If this dispute drags on then all the T&GW union members could be balloted and strike action could occur in October, if the dispute is not resolved. The operations at the whole airport then would be affected; it could well bring the airport to a complete stop.
Gate Gourmet even now may not see the solution as one that they could live with and go into administration, even with the new BA deal. In the worst-case scenario, Gate Gourmet would cease trading in the UK and put many more workers on the dole, not only at Heathrow. BA would have no caterer and have no one capable of replacing Gate Gourmet and the airline would still have pretty bad relations with its own T&GW union members. Again, if Gate Gourmet cease trading, then it is not only BA that would suffer; they have other contracts here in the UK, all those airlines would have to find alternative caterers, too.
The solution. The easiest is to reinstate all the workers but what would industrial relations be like at Gate Gourmet, at best not that good and this problem could well come again. Taking some of the workers back may help but again relations won't be that good. If Gate Gourmet cease, all we get are over 1,000 workers made redundant at Heathrow and others around the country, too. Worst still, BA flights are cancelled again and no catering on BA flights in the short term and in the longer term, BA has the problem of trying to sign new catering contracts with someone else quickly and BA may well have to pay over the odds to get the catering it needs. BA is hit twice for a problem which is not of their own making.
Maybe what should happen here is that BA contracts two catering companies in the future so that this problem may not occur again.
From: Evan Jones, AvBank
Subject: BA strike
Outsourcing, or lateral integration as we call it, has its problems unless there are built-in safeguards. Splitting the contract is one and liability insurance for non-compliance by the supplier is another. Whatever the case, lateral integration is the only solution if you go with a reliable source, even if it is not the lowest bidder.
 
Sent via e-mail:



I was amazed to read the demented ramblings of Ian Massey, who apparently believes that airline pilots have less of a responsibility than bus drivers and are overpaid, lazy, and shouldn't be sitting in First Class while deadheading.
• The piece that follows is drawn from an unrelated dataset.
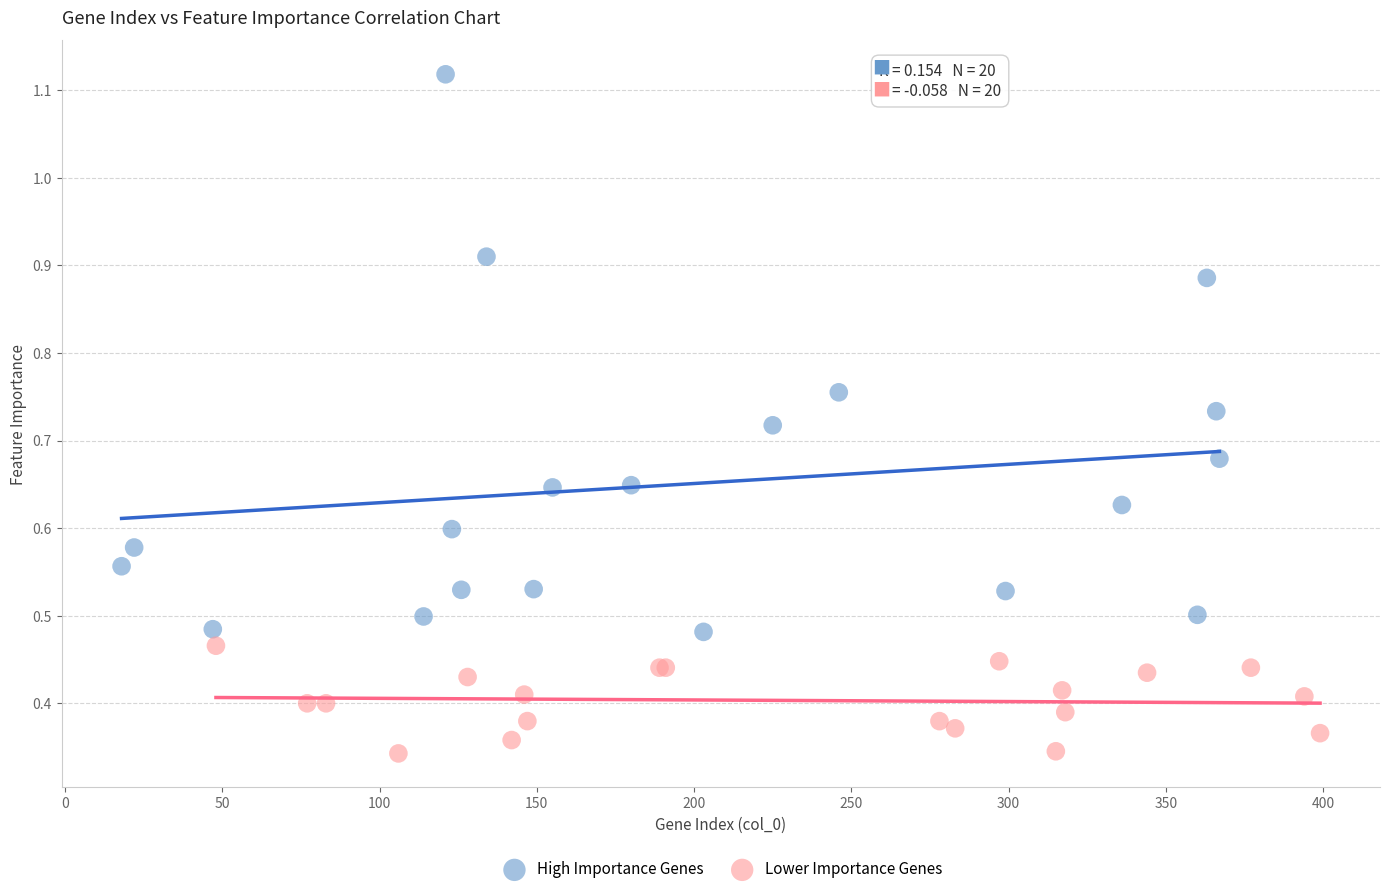

Which series has the widest spread of Y values?

High Importance Genes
I am sure his former employers at Airbus were happy to read how one of their former top executives viewed the very people who operate their equipment and participate in the buying decision.

Apparently, he has no idea what our jobs entail. I invite him to introduce himself to the crew the next time he boards an aircraft, and express his views to them in person.
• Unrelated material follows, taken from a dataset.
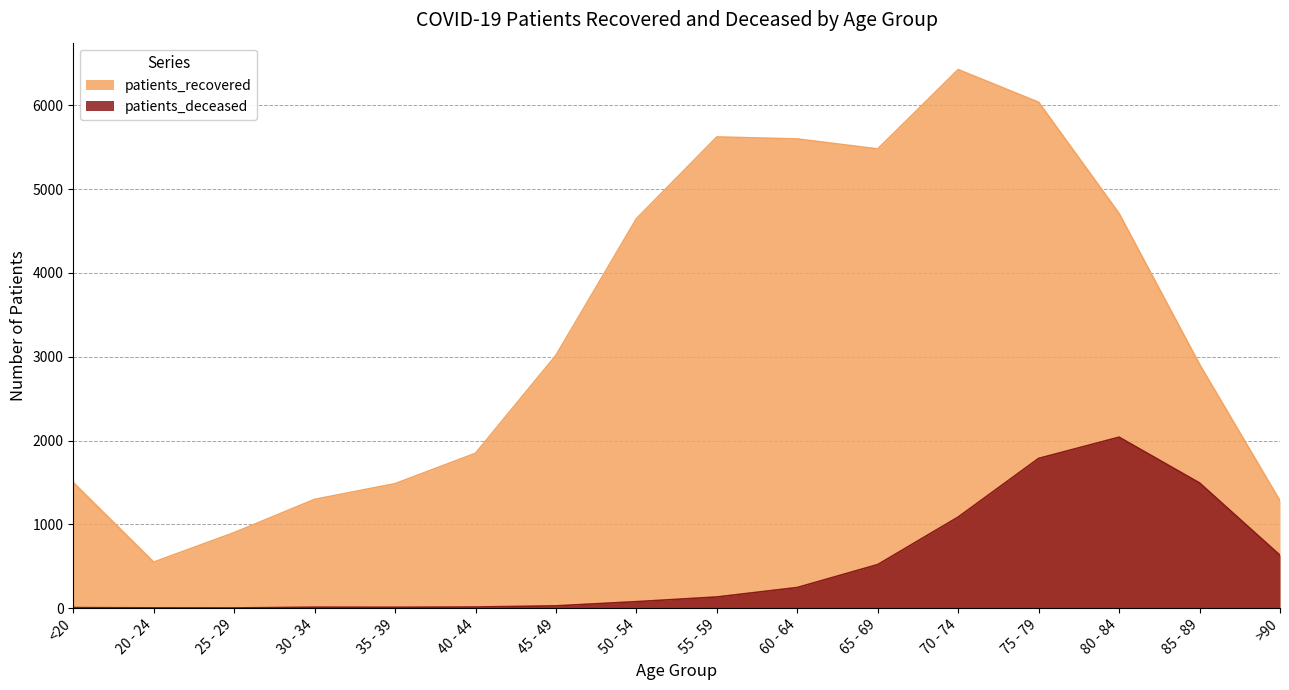

Where is the first local minimum for patients_deceased?

25 - 29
I hope your company does the right thing and sends this moron packing . . . . . I know I would.

TW

 
Couldn't resist send him an email

WRT Mr. Massey's email.
I suggest Mr. Massey volunteer to be a passenger on the first Pilotless aircraft to have a nose gear malfunction such as Jetblue 292 recently experienced. I'm quite certain that the results of such an occurrence would rectify both his problems with professional pilots and our problems with him.